David A. R. Robin

PhD candidate at ENS

Machine Learning

Publications

[ICLR 24] Random Sparse Lifts: Construction, Analysis and Convergence of finite sparse networks

International Conference on Learning Representations, Vienna, 2024

Abstract: We present a framework to define a large class of neural networks for which, by construction, training by gradient flow provably reaches arbitrarily low loss when the number of parameters grows. Distinct from the fixed-space global optimality of non-convex optimization, this new form of convergence, and the techniques introduced to prove such convergence, pave the way for a usable deep learning convergence theory in the near future, without overparameterization assumptions relating the number of parameters and training samples.
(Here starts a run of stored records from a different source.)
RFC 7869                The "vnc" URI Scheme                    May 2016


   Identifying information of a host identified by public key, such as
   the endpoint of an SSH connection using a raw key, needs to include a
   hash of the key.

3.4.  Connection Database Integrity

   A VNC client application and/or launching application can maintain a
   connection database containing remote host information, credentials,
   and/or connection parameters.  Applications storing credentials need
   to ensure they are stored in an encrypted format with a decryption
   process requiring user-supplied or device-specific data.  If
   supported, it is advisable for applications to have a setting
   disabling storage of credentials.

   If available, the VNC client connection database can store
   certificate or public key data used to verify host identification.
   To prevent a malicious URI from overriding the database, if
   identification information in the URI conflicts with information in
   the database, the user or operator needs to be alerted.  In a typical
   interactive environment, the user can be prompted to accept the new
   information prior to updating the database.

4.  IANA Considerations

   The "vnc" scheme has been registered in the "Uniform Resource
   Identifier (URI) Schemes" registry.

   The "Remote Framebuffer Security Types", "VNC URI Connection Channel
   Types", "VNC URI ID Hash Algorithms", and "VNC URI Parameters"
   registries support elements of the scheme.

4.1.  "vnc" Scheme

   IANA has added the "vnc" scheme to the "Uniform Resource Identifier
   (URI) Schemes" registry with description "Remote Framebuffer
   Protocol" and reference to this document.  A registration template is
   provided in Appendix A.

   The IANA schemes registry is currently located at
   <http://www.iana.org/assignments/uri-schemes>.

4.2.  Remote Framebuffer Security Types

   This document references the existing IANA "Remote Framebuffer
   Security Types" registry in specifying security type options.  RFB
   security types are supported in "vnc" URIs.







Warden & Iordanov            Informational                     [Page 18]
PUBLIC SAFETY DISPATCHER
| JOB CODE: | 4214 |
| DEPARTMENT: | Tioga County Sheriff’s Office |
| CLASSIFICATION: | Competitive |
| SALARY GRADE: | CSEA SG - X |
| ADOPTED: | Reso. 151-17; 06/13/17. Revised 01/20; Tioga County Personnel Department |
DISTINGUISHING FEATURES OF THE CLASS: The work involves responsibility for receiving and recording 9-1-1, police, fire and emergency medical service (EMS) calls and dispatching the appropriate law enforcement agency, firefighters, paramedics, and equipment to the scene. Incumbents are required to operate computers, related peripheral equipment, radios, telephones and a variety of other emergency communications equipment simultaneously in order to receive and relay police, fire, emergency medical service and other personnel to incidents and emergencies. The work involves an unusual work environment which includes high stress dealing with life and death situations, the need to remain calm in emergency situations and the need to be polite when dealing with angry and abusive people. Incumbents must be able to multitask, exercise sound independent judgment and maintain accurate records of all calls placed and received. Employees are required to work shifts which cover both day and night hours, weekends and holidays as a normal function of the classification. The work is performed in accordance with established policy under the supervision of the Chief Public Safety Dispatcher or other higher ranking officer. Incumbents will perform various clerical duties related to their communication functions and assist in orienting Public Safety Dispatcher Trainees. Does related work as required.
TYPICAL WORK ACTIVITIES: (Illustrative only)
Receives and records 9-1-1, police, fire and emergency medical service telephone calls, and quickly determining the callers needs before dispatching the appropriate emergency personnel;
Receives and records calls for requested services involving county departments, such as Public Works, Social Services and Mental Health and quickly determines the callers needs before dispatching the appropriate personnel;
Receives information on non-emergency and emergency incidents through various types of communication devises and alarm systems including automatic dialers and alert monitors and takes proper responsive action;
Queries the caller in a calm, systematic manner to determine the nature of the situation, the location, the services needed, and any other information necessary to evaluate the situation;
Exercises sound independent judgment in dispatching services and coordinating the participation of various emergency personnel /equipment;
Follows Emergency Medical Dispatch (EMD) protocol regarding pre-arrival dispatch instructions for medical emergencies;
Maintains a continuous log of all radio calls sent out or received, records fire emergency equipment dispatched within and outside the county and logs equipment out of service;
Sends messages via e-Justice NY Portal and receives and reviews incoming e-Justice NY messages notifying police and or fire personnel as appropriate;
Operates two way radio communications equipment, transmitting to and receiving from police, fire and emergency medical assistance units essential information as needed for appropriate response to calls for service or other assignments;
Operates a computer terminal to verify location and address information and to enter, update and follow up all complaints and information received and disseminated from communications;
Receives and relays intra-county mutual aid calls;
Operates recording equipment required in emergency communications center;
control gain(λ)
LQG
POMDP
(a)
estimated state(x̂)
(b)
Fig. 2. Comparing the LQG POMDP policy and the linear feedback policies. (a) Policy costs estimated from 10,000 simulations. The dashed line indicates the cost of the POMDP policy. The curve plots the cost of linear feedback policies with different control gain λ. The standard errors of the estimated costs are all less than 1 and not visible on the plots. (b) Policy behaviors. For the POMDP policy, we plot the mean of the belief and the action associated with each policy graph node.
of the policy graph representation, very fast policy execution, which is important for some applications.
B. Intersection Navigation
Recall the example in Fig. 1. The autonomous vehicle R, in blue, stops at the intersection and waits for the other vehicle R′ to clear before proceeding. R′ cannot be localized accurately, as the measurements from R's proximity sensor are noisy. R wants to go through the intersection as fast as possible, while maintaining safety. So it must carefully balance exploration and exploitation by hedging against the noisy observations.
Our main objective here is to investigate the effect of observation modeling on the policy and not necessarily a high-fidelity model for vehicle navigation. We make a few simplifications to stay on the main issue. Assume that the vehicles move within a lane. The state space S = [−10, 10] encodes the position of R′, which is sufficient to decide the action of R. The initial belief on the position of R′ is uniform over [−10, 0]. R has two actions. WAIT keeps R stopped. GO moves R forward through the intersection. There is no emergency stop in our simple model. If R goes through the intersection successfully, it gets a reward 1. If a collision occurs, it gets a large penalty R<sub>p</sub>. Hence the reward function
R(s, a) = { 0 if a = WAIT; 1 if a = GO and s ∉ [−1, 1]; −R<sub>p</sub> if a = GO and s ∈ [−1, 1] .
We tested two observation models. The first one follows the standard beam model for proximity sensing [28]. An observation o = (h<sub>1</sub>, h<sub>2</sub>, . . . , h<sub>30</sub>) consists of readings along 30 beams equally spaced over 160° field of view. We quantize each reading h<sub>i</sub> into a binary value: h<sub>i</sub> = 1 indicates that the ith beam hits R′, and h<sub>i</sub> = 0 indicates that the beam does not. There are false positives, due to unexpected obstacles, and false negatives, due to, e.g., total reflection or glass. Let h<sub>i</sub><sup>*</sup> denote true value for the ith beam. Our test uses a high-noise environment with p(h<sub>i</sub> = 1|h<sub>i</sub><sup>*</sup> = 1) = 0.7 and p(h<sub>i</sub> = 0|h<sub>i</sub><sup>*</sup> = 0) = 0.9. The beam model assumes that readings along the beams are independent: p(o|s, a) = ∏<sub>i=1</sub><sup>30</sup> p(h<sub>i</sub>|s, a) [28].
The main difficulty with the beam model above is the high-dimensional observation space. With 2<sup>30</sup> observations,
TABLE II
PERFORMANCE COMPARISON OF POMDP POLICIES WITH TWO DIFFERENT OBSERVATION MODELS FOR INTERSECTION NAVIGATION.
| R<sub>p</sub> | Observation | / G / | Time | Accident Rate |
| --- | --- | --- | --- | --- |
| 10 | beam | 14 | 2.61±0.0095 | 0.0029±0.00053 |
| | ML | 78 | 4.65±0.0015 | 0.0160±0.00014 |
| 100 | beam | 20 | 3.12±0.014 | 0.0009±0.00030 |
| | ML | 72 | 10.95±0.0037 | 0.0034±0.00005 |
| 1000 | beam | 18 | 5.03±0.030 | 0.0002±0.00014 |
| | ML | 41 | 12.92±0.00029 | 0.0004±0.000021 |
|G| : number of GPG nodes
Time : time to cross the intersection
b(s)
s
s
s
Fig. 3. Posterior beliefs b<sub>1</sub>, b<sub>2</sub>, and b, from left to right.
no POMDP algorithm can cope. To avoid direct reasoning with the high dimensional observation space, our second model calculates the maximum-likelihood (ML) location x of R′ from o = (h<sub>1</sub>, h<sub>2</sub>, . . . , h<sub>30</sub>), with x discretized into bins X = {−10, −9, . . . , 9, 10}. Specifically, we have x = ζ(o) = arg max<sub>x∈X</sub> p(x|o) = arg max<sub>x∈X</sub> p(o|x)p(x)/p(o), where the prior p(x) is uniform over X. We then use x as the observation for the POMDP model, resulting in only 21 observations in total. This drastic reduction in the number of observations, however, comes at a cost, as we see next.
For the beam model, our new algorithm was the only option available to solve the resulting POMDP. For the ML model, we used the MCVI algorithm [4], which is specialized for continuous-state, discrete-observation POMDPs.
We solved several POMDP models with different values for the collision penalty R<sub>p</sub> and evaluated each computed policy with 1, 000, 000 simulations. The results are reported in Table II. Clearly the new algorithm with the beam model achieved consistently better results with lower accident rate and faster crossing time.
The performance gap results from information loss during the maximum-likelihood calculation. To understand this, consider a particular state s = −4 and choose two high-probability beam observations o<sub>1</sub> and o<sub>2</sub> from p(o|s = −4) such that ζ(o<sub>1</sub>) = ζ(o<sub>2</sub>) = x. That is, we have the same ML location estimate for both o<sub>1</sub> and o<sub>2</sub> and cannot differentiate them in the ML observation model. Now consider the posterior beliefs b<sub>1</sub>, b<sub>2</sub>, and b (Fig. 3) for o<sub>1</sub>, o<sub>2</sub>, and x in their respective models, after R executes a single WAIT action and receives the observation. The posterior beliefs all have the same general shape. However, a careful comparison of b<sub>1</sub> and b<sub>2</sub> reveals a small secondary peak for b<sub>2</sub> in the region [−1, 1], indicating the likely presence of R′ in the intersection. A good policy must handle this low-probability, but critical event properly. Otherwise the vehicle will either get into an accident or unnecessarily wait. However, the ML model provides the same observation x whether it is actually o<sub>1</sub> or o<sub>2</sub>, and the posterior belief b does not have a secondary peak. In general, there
We define these architectures from a simple computation graph and a mechanism to lift it, thus increasing the number of parameters, generalizing the idea of increasing the widths of multi-layer perceptrons. We show that architectures similar to most common deep learning models are present in this class, obtained by sparsifying the weight tensors of usual architectures at initialization. Leveraging tools of algebraic topology and random graph theory, we use the computation graph’s geometry to propagate properties guaranteeing convergence to any precision for these large sparse models.

Full text : [ OpenReview ]
[NeurIPS 22] Convergence beyond the overparameterized regime with Rayleigh quotients

Neural Information Processing Systems, New Orleans, 2022

Abstract: We present a new strategy to prove the convergence of Deep Learning architectures to a zero training (or even testing) loss by gradient flow. Our analysis is centered on the notion of Rayleigh quotients in order to prove Kurdyka-Lojasiewicz inequalities for a broader set of neural network architectures and loss functions. We show that Rayleigh quotients provide a unified view for several convergence analysis techniques in the literature. Our strategy produces a proof of convergence for various examples of parametric learning. In particular, our analysis does not require the number of parameters to tend to infinity, nor the number of samples to be finite, thus extending to test loss minimization and beyond the over-parameterized regime.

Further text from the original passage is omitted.